I have this longing to be with nature. To be more active and explore the uninhabited. I like this one trail on Beyer and though it is rich with greenery and wildlife, the spot is still fairly close to busy streets.
Quiet morning reflections help keep me aligned and focused on my goals.
With the crisp winter air and light rays of sun spilling through my window I feel refreshed. I can look back on unpleasant memories, reminding myself of my goals, without getting sucked up in the negativity.
Looking back on my life, I am alarmed by how impulsive and out of control I really was. Showing up to high school drunk at 7am covered in fresh cuts should have screamed I was sick, but no took a second glance.
I just wanted the pain to stop.
I put my friends in awful positions. I cringe thinking of the manipulation tactics I would use on everyone, especially Javier and Rudy.
A constant pull and push tug of war I had with their heart strings kept them close.
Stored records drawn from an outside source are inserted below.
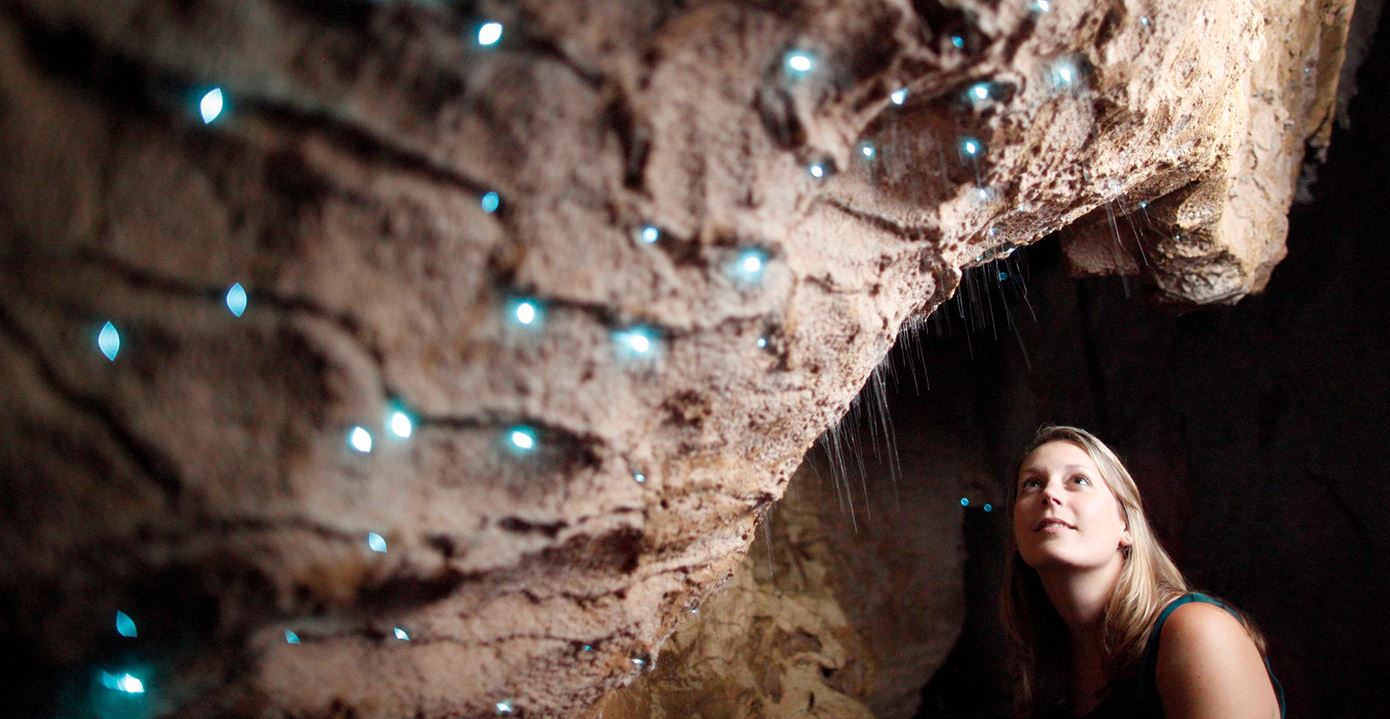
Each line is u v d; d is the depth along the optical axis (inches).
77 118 39.4
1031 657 98.4
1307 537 181.6
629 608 66.9
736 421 65.4
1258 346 191.2
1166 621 79.1
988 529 249.9
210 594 45.7
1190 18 67.9
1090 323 230.4
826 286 64.0
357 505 48.6
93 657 45.0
Relentless I hate you don’t leave me squabbles and deliberate threats of suicide sent them racing for my front door, in my mind, if they were worried it meant that they loved and cared about me.
That validation is what I needed and craved endlessly.
Everyday I fight the civil war inside my head, endlessly torn between control and illness, I must not lose myself again.
As I work on controlling my anxiety, borderline personality disorder, depression, and self injury I find myself thinking for the first time, I am happy to be alive, I am happy to feel.
Even though getting out of bed in the mornings has been an impossible task for me in the past this past week I have really put up an effort to do the simple things most people have no issue doing. I have been getting up at a decent hour, I have kept my room relatively clean, and I have forced myself to take proper care of my cats. Most nights I’m exhausted but I must say I feel rather proud of myself, although my ‘accomplishments’ are minuscule.